After days of wrangling over contract details, the Dallas Mavericks reached a verbal agreement with Rick Carlisle on Friday night to become the club’s new head coach, a source confirmed.
The source said the four-year contract is worth more than $4 million a season — slightly more than former coach Avery Johnson’s per-season salary — and would be signed by late Friday or today. A news conference to formally introduce Carlisle as the franchise’s ninth head coach probably won’t be held until Wednesday, the source said, because of Carlisle’s duties as an analyst for ESPN.
Carlisle, 48, is set to begin his third stint as a head coach in the NBA and first in the rugged Western Conference.
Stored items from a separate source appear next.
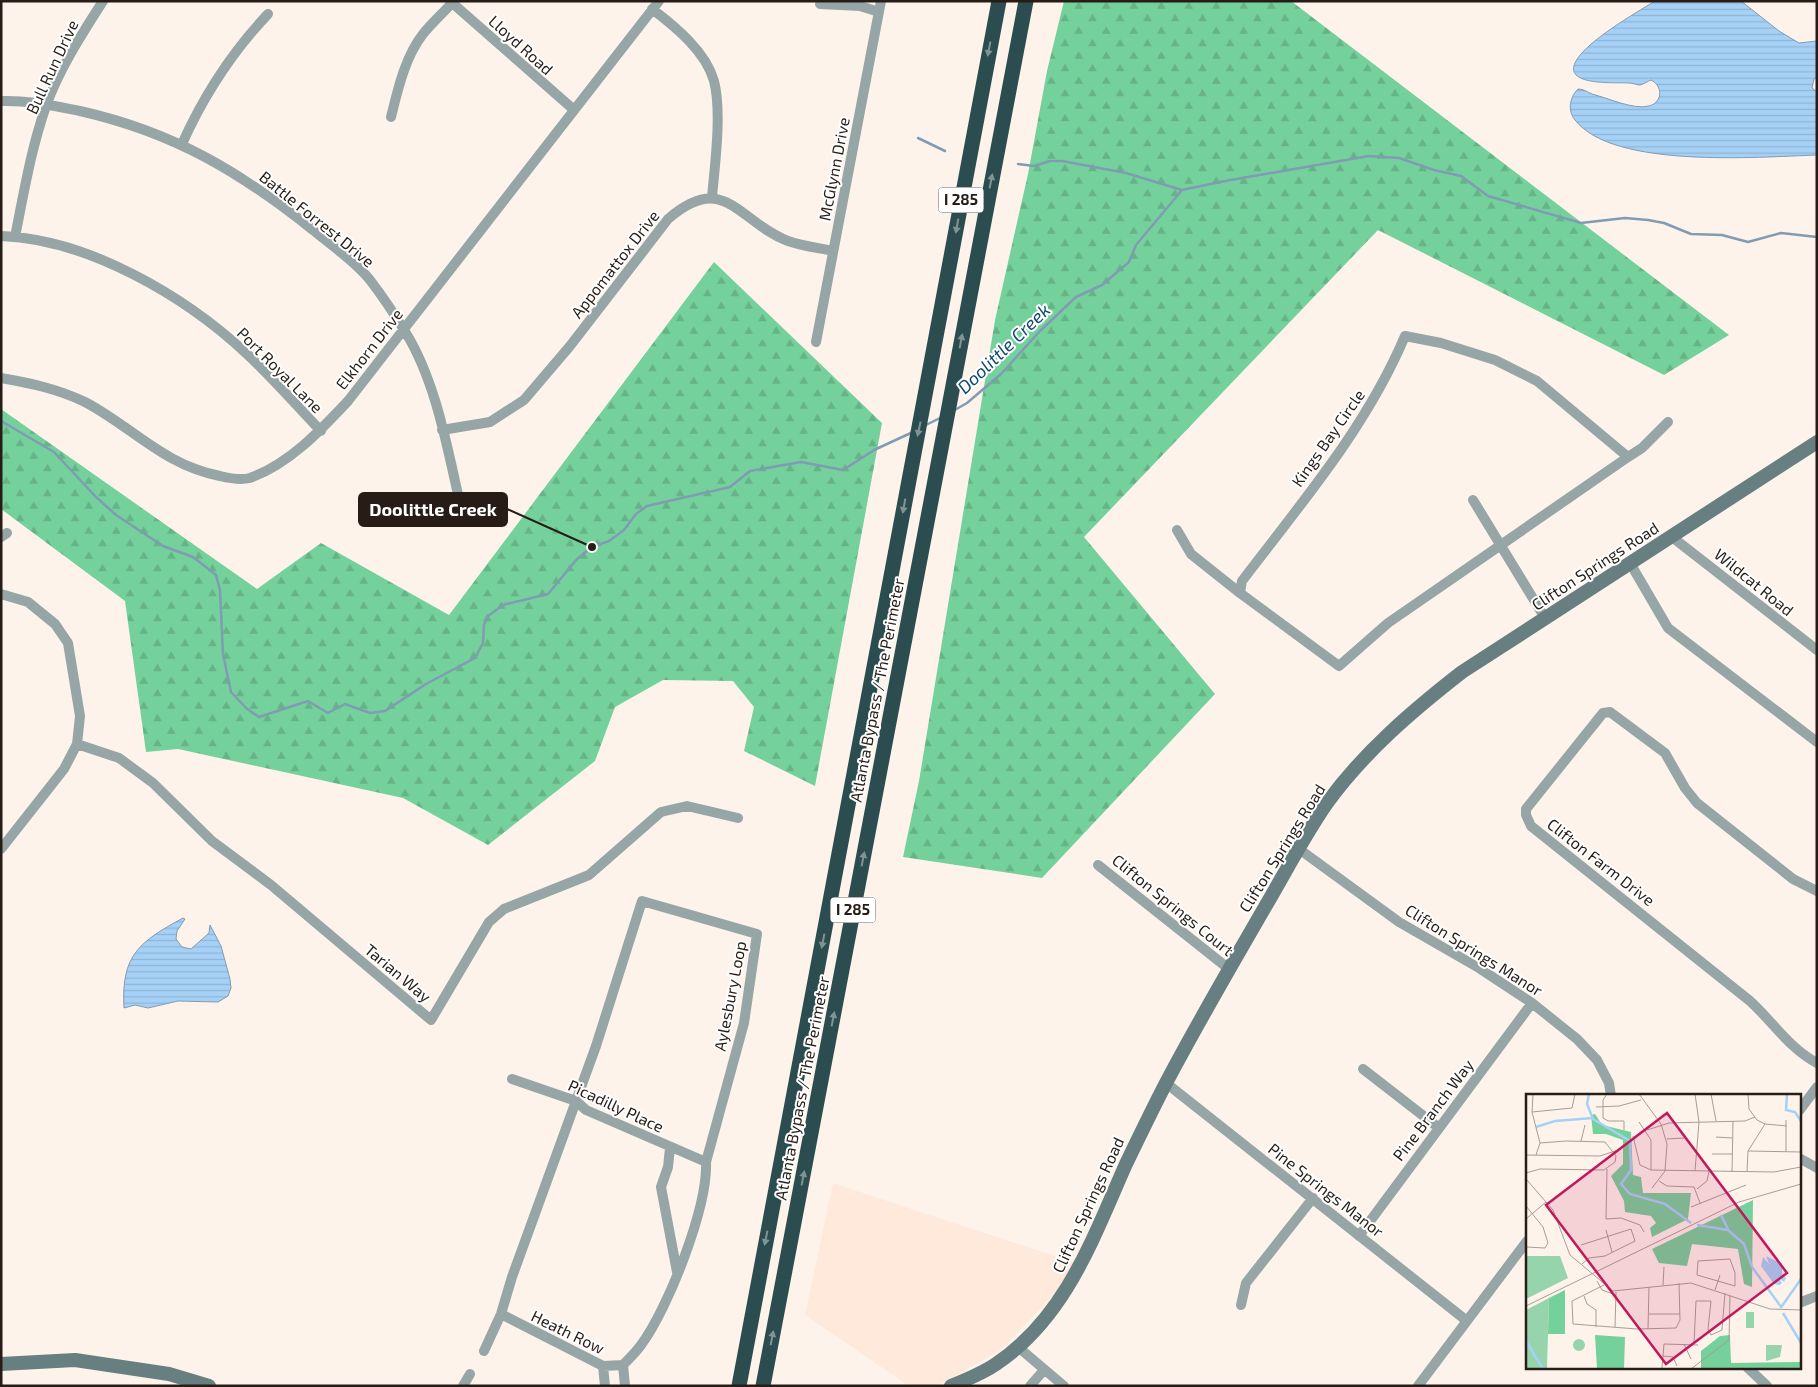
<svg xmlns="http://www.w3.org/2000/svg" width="1818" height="1387" font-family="'Exo 2',sans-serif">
<defs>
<pattern id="forest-firs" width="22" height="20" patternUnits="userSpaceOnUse" patternTransform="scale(1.25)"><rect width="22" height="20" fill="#75d19c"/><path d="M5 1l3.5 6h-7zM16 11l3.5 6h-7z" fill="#65b386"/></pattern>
<pattern id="water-rules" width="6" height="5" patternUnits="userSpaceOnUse" patternTransform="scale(1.25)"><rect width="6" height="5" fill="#a6d1f7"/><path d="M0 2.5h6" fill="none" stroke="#8fb3d3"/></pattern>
</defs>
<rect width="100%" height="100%" fill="#fef3eb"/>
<path fill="#ffe9db" d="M833,1183L1082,1265L1001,1350L937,1386H909L805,1315Z"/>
<path fill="url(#forest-firs)" d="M1064,1H1291L1729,335L1664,375L1378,230L1084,537L1215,694L1042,878L903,857L919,781L995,320L1028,174L1047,71Z
M714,262L882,423L815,786L744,751L754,707L733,681L663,680L615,707L595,761L488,845L403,798L178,749L146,752L125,601L1,509V409L257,589L321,543L449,615Z"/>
<path fill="url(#water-rules)" stroke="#809bb4" d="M1655,1H1741L1779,31L1799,43L1817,41V78L1814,79L1812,88L1817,92V155C1758,157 1613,169 1575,120C1567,110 1570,97 1578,89C1584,89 1587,92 1592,94C1608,98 1633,110 1649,106C1663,102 1663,86 1651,80C1648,81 1644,84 1640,85C1637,85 1633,83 1629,83C1618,82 1561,87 1576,61C1587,41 1634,14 1655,1Z
M183,918L185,919L177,931L176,939L182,947L191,949L209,933L210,925L221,946L230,979L231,988L228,996L218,1002L178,1001L148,1008L135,1005L124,1008C121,955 139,942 183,918Z"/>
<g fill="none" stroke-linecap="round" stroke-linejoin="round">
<path stroke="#809bb4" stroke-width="2.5" d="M918,138L945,151
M1018,164L1034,166L1050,161H1062L1126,173L1182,190
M953,411L967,403L1001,374L1040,331L1076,297L1102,285L1129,262L1136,245L1182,190L1225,181L1369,156L1399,158L1434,170L1461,176L1488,196L1581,223L1625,218L1648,220L1664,223L1691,234L1722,235L1748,242L1781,233L1817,237
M1,421L54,452L96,497L116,515L163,546L193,557L216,575L220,590L223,654L231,692L246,708L259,717L308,701L328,713L345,704L370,713L385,711L426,684L475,658L483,643L484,625L488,616L503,605L548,594L577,559L592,547L609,541L624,530L636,514L647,506L730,487L750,471L801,462L843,470L874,450L913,432
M924,426L942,417"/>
<path stroke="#96a6a6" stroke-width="10" d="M450,1L573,109
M820,4L860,6L879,12
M652,9C676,27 706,52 714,81C722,112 715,164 712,197
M1,101C28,100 54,106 80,111C173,132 239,171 313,230C332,246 355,261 370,280C383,297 395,315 406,333C439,387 449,460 464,520
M391,117C398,89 405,57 423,34C432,23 443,13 452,3
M182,144C204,95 232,52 268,14
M1,236C88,239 185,296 247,354C273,378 296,405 321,431
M15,237C24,192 31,149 46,106C59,69 82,34 103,1
M1405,336L1441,343L1495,360L1537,381L1628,457L1388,623L1339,666L1240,593L1242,581C1302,502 1366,428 1405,336Z
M816,342L881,1
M1,378C30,383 58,389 85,402C134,428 162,464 220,476C228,478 242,480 250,478C289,464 320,431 348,401L659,1
M442,430L490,422L524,400L570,346L668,219C725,170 738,222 788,241C802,246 819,248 833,251
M1628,457L1642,448L1668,422
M1473,500L1545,618
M1177,530L1191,554L1240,593
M1,537L7,533
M1672,537L1817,650
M1630,563L1668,628L1817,742
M1,594L28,602L55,624L68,643L80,716L77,744L64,769L1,849
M77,744L119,758L153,783L212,841L271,885L431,1020L489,922L504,909L589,875L661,812L687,806L738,818
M1299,849L1399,922L1479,968L1532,1003L1577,1039L1597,1060L1609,1083L1611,1096
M1098,865L1229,969
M1817,891L1793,879L1697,803L1685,788L1665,753L1610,712L1603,713L1526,809V815L1531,826L1750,1001C1772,1021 1790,1049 1817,1063
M1363,1069L1439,1128
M512,1079L576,1101L586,1110L706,1162
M1166,1083L1467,1321
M1799,1111L1817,1087
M670,1148L668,1167L661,1187L677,1272
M1799,1158L1817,1168
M1359,1236L1532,1003
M1799,1303L1817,1296
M1241,1305L1246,1283L1313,1198
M501,1314L603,1366L623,1365
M1018,1347L1064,1386
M484,1351L501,1314L512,1277L596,1046L642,901L757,934L744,1023L706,1162C708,1207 668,1309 641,1345C636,1352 629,1359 623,1365L625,1386
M603,1366L605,1386
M1748,1368L1767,1386
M463,1386L470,1374
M1030,1386L1044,1370
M1418,1386L1527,1241"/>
<path stroke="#687f81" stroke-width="14" d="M1,1364L75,1360L169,1374L209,1386
M951,1386C966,1380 983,1373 996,1364C1066,1317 1093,1238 1126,1164C1139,1137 1152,1110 1166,1083C1197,1024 1231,966 1265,907C1285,873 1304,836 1327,803C1364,752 1412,711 1462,672L1817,442"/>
<path stroke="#2b4d4f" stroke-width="15" d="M739,1386L999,1
M763,1386L1026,1"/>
</g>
<defs><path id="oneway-solid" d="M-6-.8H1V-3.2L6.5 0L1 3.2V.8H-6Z" transform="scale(1.25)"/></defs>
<g fill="#809495">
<use href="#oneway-solid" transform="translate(989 49) rotate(101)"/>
<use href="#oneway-solid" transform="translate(991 181) rotate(-79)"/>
<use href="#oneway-solid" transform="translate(957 226) rotate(100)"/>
<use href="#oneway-solid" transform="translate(961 341) rotate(-79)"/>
<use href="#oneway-solid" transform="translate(919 429) rotate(102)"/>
<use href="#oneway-solid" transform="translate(904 506) rotate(100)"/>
<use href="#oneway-solid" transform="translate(863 859) rotate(-79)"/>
<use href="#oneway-solid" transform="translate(823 941) rotate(101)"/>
<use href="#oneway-solid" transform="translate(833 1019) rotate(-79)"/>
<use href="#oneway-solid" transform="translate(803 1178) rotate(-79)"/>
<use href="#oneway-solid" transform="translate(766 1238) rotate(101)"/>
<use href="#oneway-solid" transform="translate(772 1338) rotate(-79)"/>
</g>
<g text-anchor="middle" stroke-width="4" stroke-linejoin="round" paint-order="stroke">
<g fill="#fff" stroke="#68615c" stroke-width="1">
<rect x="938.5" y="187.5" width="45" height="25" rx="4"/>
<rect x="830.5" y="897.5" width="45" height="25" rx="4"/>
</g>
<g font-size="15" font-weight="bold" fill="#271d16">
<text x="961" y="205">I 285</text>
<text x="853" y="915">I 285</text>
</g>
<g font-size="16" fill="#271d16" stroke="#fff">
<text transform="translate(521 45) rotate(42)" y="6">Lloyd Road</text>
<text transform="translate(52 67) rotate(-65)" y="6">Bull Run Drive</text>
<text transform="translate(834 169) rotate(-79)" y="6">McGlynn Drive</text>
<text transform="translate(317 219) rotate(39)" y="6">Battle Forrest Drive</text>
<text transform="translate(615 264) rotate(-52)" y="6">Appomattox Drive</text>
<text transform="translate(369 349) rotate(-52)" y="6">Elkhorn Drive</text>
<text transform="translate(280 370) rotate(45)" y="6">Port Royal Lane</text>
<text transform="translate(1328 438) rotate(-55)" y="6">Kings Bay Circle</text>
<text transform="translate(1595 566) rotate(-33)" y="6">Clifton Springs Road</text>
<text transform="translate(1754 582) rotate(39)" y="6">Wildcat Road</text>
<text transform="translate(877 690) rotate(-79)" y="6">Atlanta Bypass / The Perimeter</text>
<text transform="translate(1282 848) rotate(-58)" y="6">Clifton Springs Road</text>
<text transform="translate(1601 862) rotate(38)" y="6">Clifton Farm Drive</text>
<text transform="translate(1173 905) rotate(39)" y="6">Clifton Springs Court</text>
<text transform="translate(1474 950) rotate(32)" y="6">Clifton Springs Manor</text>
<text transform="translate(398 973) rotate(40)" y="6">Tarian Way</text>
<text transform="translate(730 996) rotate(-79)" y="6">Aylesbury Loop</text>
<text transform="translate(802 1088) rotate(-79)" y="6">Atlanta Bypass / The Perimeter</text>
<text transform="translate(616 1106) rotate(25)" y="6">Picadilly Place</text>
<text transform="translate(1433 1110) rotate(-53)" y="6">Pine Branch Way</text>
<text transform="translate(1326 1190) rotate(38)" y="6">Pine Springs Manor</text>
<text transform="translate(1088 1205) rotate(-65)" y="6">Clifton Springs Road</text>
<text transform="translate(568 1332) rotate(26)" y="6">Heath Row</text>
</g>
<g font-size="18" font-style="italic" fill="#124972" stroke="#fff">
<text transform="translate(1004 349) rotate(-44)" y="6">Doolittle Creek</text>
</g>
</g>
<g transform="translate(1526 1094)">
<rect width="275" height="275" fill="#fef3eb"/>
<path d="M0,162H34L42,184L0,205ZM23,204L21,275H0V216Z" fill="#96d4ae"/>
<path d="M69,20L76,31L105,38L107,81L115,83L117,99H165L162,125L126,143L124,134L130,129L125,122L99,118L98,107L85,82L97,70V46L80,40H67L65,21ZM227,106L226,193L218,190L212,155L166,150L161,172L133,169L126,155ZM39,196V240H22L23,204ZM69,241L99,243L98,275H71ZM204,241L205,269L275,268V275H175V257L194,242Z" fill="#75d19c"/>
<path d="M220,218H228V234H220ZM47 251a6 6 0 1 1 12 0a6 6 0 1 1-12 0ZM240,251H256L254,263L240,267Z" fill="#96d4ae"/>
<path d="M240,162L256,170V180L260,184L258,188L253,184L256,189L254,191L248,190L235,172L237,163L243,170Z" fill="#a6d1f7"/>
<path fill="none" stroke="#a6d1f7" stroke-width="2.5" d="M63,0L61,10L67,25L104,47L105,76L95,90L104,100L139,110L165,129M261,0L260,16L269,18L275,27M10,33L29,27L67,24M195,121L202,135M171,131L202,136L218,150L226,173L256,214M256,212L275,185M257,219L275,249M0,247L17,275"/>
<path fill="none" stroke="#a89d96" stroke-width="1" d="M7,0L6,18L14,49M81,0L77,6V24L82,27H98V36M113,0L135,30L141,50L139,77L126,94M169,0L173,28L169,77M185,0L190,27M222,0L223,15L231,26L239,30L261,32M70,13L93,12L115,6M6,18L46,14L49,0M113,28L125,46V76M121,36L143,29L219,27L229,23M107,42L114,71L125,76L248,78L275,73M190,43L206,44M141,45L158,44M55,47L59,31M222,57L275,58M260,58V26M186,60H206M0,61L74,62L95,55M81,75L80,125L95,124L114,131L118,138M206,78L207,27M221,78L222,57L239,30M0,79L14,75L78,76L89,68L90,62L79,48L40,47L14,49L10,61M0,85L27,116L44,161L87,197L165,189L244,215L275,216M133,87L141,92L168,93L174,109M171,95L181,87L183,77M0,112L17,133L22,149L19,154L0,153M165,113L220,91M0,125L20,108M80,136L86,158M55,151L105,135L109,147L79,162L63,164L56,170M204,165L209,179V192L171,181L172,167ZM71,187L76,196L90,201M78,191L46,207L47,230L111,235L150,234L154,226L153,189M137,191L138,173M189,196L194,181M58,202L61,210L70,216V233M0,212L213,108L275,90M123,220H154M89,233L90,198M122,235L123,193M158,250L165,265M168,250L170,207H185L182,235L185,241L196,236L199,199M137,262L147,263L151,272M136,274L138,250L172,251M165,275L203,246L204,201"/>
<path fill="#c2185b" fill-opacity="0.15" stroke="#c2185b" stroke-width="2.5" d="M141,19L261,179L140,270L20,111Z"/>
<rect width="275" height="275" fill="none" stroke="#271d16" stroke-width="2.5"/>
</g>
<path fill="none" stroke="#271d16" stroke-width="2" d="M592 547L507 509"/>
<circle fill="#271d16" stroke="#fff" stroke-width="2" cx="592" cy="547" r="5"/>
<rect fill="#271d16" stroke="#271d16" stroke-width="2" x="359" y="493" width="148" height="33" rx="5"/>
<g font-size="18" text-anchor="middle" font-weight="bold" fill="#fff">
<text x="433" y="516">Doolittle Creek</text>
</g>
<rect width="1818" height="1387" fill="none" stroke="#271d16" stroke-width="5"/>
</svg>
Although he’s inheriting perennial All-Stars Dirk Nowitzki and Jason Kidd, the Mavs are coming off a second consecutive first-round playoff exit.
Known as an intelligent coach with superb strategic skills, Carlisle’s greatest challenges will be to sharpen his communication skills with players and to loosen his typically structured offense for Kidd, something that failed to happen under Johnson’s rigid offensive system.
The Mavs had anticipated a Friday news conference to introduce Carlisle, but negotiations slowed to the point that by Friday evening it seemed as if the process would drag into the weekend.
Carlisle is expected to bring in his own staff. They will take over a team that has eight players under contract at more than $80 million next season, well over the salary cap. That leaves seven spots to be filled with limited financial maneuverability.
Carlisle is 281-211 in six seasons. He spent two seasons with the Detroit Pistons, where he won 50 games each season, advanced to the Eastern Conference finals and won NBA Coach of the Year honors in 2001-02.
In four seasons with the Indiana Pacers, he won a franchise-record 61 games in his first year and went to the East finals. His tenure began to unravel after the Ron Artest-fueled brawl at the Palace at Auburn Hills in 2004-05, although some suggest that was his best coaching job.
Despite lengthy suspensions to Artest, Stephen Jackson and Jermaine O’Neal, Carlisle still led the Pacers to the playoffs and a first-round knockout of the Boston Celtics.